Update everything from the line containing "Mask left kidney." down to the end of the entries, replacing "Mark" with "Outline" and leaving everything else unchanged. Leave the pictures out of your answer.

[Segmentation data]
━━━━━━━━━━━━━━━━

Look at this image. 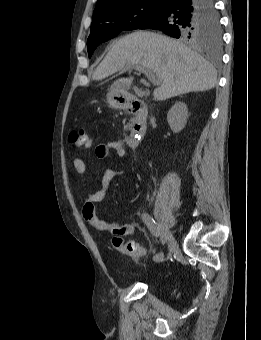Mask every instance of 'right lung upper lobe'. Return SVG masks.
<instances>
[{
	"mask_svg": "<svg viewBox=\"0 0 261 340\" xmlns=\"http://www.w3.org/2000/svg\"><path fill=\"white\" fill-rule=\"evenodd\" d=\"M146 0H97L96 7L93 13V21H96L103 14L118 7H123L135 2Z\"/></svg>",
	"mask_w": 261,
	"mask_h": 340,
	"instance_id": "1",
	"label": "right lung upper lobe"
}]
</instances>
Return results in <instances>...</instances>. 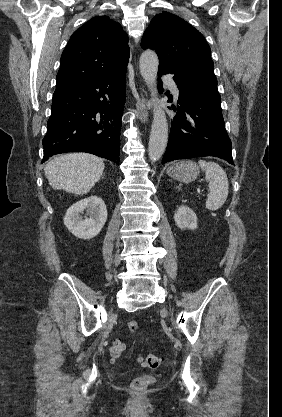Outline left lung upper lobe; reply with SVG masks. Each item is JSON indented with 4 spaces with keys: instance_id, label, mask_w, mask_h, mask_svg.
I'll use <instances>...</instances> for the list:
<instances>
[{
    "instance_id": "obj_1",
    "label": "left lung upper lobe",
    "mask_w": 282,
    "mask_h": 417,
    "mask_svg": "<svg viewBox=\"0 0 282 417\" xmlns=\"http://www.w3.org/2000/svg\"><path fill=\"white\" fill-rule=\"evenodd\" d=\"M141 47L151 48L159 57V70L214 74L211 49L192 25L169 12L156 15L146 29Z\"/></svg>"
}]
</instances>
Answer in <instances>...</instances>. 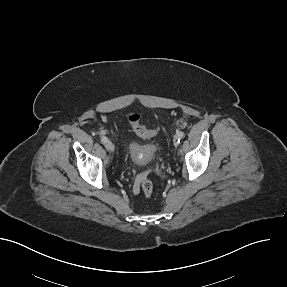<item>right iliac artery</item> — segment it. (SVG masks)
I'll list each match as a JSON object with an SVG mask.
<instances>
[{
	"label": "right iliac artery",
	"mask_w": 287,
	"mask_h": 287,
	"mask_svg": "<svg viewBox=\"0 0 287 287\" xmlns=\"http://www.w3.org/2000/svg\"><path fill=\"white\" fill-rule=\"evenodd\" d=\"M100 140L102 143H106L108 141V139L105 136H102Z\"/></svg>",
	"instance_id": "obj_1"
}]
</instances>
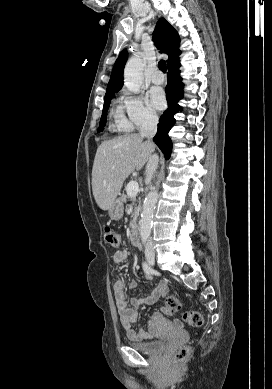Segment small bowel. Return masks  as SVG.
Segmentation results:
<instances>
[{"instance_id":"small-bowel-1","label":"small bowel","mask_w":272,"mask_h":389,"mask_svg":"<svg viewBox=\"0 0 272 389\" xmlns=\"http://www.w3.org/2000/svg\"><path fill=\"white\" fill-rule=\"evenodd\" d=\"M128 256V251L125 249L118 250L113 254V261L115 263H122ZM131 289L137 287V282L132 280L129 283ZM114 297L116 301V306L120 316L121 325L130 340L133 341H142L152 339L154 333L152 331V325L160 319L161 315L159 313H154L151 320L149 321V330L139 329L136 330L133 324L138 318V308L142 305H152L159 298L164 297L168 291L169 287L167 283L160 282L153 293L146 298H132L130 302L126 300V294L124 289V282L117 280L113 285ZM165 312V309H163Z\"/></svg>"}]
</instances>
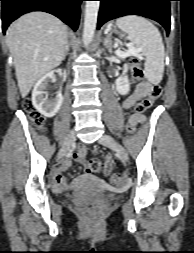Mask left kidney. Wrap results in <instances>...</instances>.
I'll return each instance as SVG.
<instances>
[{"label": "left kidney", "instance_id": "left-kidney-1", "mask_svg": "<svg viewBox=\"0 0 194 253\" xmlns=\"http://www.w3.org/2000/svg\"><path fill=\"white\" fill-rule=\"evenodd\" d=\"M128 69V65L125 64L123 67V75L115 81L116 90L121 95L128 94L130 90V84L127 76Z\"/></svg>", "mask_w": 194, "mask_h": 253}]
</instances>
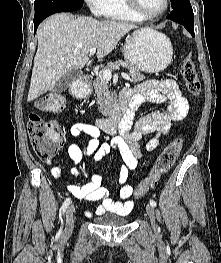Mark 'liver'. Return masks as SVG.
Here are the masks:
<instances>
[{
    "label": "liver",
    "instance_id": "liver-1",
    "mask_svg": "<svg viewBox=\"0 0 221 263\" xmlns=\"http://www.w3.org/2000/svg\"><path fill=\"white\" fill-rule=\"evenodd\" d=\"M135 28L136 25L126 22L86 16L74 19L67 14H55L49 17L37 31L38 48L27 100L33 101L51 91L66 73L84 67L91 48L96 47L98 60L103 59Z\"/></svg>",
    "mask_w": 221,
    "mask_h": 263
}]
</instances>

━━━━━━━━━━━━━━━━

EXERCISE RESPONSE >>
Mask left kidney. Wrap results in <instances>...</instances>.
I'll return each instance as SVG.
<instances>
[{"label": "left kidney", "instance_id": "left-kidney-1", "mask_svg": "<svg viewBox=\"0 0 194 253\" xmlns=\"http://www.w3.org/2000/svg\"><path fill=\"white\" fill-rule=\"evenodd\" d=\"M128 69V65L125 64L123 67V75L115 81L116 90L121 95L128 94L130 90V84L127 76Z\"/></svg>", "mask_w": 194, "mask_h": 253}]
</instances>
Outline 'liver'. Return masks as SVG.
Here are the masks:
<instances>
[{
    "label": "liver",
    "instance_id": "liver-1",
    "mask_svg": "<svg viewBox=\"0 0 221 263\" xmlns=\"http://www.w3.org/2000/svg\"><path fill=\"white\" fill-rule=\"evenodd\" d=\"M135 28L136 25L126 22L86 16L74 19L67 14H55L49 17L37 31L38 48L27 100L33 101L51 91L66 73L84 67L91 48L96 47L98 60L103 59Z\"/></svg>",
    "mask_w": 221,
    "mask_h": 263
}]
</instances>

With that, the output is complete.